Reproduce each of the following rows word for word.

[Collected data]
========

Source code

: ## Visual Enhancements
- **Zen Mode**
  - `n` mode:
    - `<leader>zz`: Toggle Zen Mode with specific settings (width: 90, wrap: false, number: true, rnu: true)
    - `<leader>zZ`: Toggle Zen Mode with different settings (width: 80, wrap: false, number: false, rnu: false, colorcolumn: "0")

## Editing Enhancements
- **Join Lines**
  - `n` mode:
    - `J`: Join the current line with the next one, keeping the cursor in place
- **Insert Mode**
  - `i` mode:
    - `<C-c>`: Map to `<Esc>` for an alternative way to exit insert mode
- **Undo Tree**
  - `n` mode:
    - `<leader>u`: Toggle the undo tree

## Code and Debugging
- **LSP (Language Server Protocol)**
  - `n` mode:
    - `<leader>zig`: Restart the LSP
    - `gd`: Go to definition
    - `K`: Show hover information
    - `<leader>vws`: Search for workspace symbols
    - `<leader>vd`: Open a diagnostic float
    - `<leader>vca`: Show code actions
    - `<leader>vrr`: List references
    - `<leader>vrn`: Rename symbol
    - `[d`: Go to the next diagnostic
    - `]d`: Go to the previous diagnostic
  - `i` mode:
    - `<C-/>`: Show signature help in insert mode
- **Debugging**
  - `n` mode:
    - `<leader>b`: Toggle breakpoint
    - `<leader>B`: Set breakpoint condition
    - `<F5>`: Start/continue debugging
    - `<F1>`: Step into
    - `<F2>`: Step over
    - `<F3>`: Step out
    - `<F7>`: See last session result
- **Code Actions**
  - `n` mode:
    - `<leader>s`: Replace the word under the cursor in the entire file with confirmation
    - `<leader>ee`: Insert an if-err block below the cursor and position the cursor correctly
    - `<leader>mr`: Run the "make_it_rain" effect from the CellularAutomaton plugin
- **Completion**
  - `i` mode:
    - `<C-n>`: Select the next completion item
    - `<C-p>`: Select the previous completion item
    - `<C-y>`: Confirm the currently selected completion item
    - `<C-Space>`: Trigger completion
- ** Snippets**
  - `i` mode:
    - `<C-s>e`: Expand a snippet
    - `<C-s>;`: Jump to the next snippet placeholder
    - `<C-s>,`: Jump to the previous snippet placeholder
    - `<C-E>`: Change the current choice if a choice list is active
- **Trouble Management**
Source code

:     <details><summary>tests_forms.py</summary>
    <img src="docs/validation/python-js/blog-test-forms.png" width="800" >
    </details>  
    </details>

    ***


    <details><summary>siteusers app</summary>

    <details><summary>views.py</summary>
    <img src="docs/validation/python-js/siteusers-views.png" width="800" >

========

* **Response area**
Source code

: ## Visual Enhancements
- **Zen Mode**
  - `n` mode:
    - `<leader>zz`: Toggle Zen Mode with specific settings (width: 90, wrap: false, number: true, rnu: true)
    - `<leader>zZ`: Toggle Zen Mode with different settings (width: 80, wrap: false, number: false, rnu: false, colorcolumn: "0")

## Editing Enhancements
- **Join Lines**
  - `n` mode:
    - `J`: Join the current line with the next one, keeping the cursor in place
- **Insert Mode**
  - `i` mode:
    - `<C-c>`: Map to `<Esc>` for an alternative way to exit insert mode
- **Undo Tree**
  - `n` mode:
    - `<leader>u`: Toggle the undo tree

## Code and Debugging
- **LSP (Language Server Protocol)**
  - `n` mode:
    - `<leader>zig`: Restart the LSP
    - `gd`: Go to definition
    - `K`: Show hover information
    - `<leader>vws`: Search for workspace symbols
    - `<leader>vd`: Open a diagnostic float
    - `<leader>vca`: Show code actions
    - `<leader>vrr`: List references
    - `<leader>vrn`: Rename symbol
    - `[d`: Go to the next diagnostic
    - `]d`: Go to the previous diagnostic
  - `i` mode:
    - `<C-/>`: Show signature help in insert mode
- **Debugging**
  - `n` mode:
    - `<leader>b`: Toggle breakpoint
    - `<leader>B`: Set breakpoint condition
    - `<F5>`: Start/continue debugging
    - `<F1>`: Step into
    - `<F2>`: Step over
    - `<F3>`: Step out
    - `<F7>`: See last session result
- **Code Actions**
  - `n` mode:
    - `<leader>s`: Replace the word under the cursor in the entire file with confirmation
    - `<leader>ee`: Insert an if-err block below the cursor and position the cursor correctly
    - `<leader>mr`: Run the "make_it_rain" effect from the CellularAutomaton plugin
- **Completion**
  - `i` mode:
    - `<C-n>`: Select the next completion item
    - `<C-p>`: Select the previous completion item
    - `<C-y>`: Confirm the currently selected completion item
    - `<C-Space>`: Trigger completion
- ** Snippets**
  - `i` mode:
    - `<C-s>e`: Expand a snippet
    - `<C-s>;`: Jump to the next snippet placeholder
    - `<C-s>,`: Jump to the previous snippet placeholder
    - `<C-E>`: Change the current choice if a choice list is active
- **Trouble Management**
Source code

:     <details><summary>tests_forms.py</summary>
    <img src="docs/validation/python-js/blog-test-forms.png" width="800" >
    </details>  
    </details>

    ***


    <details><summary>siteusers app</summary>

    <details><summary>views.py</summary>
    <img src="docs/validation/python-js/siteusers-views.png" width="800" >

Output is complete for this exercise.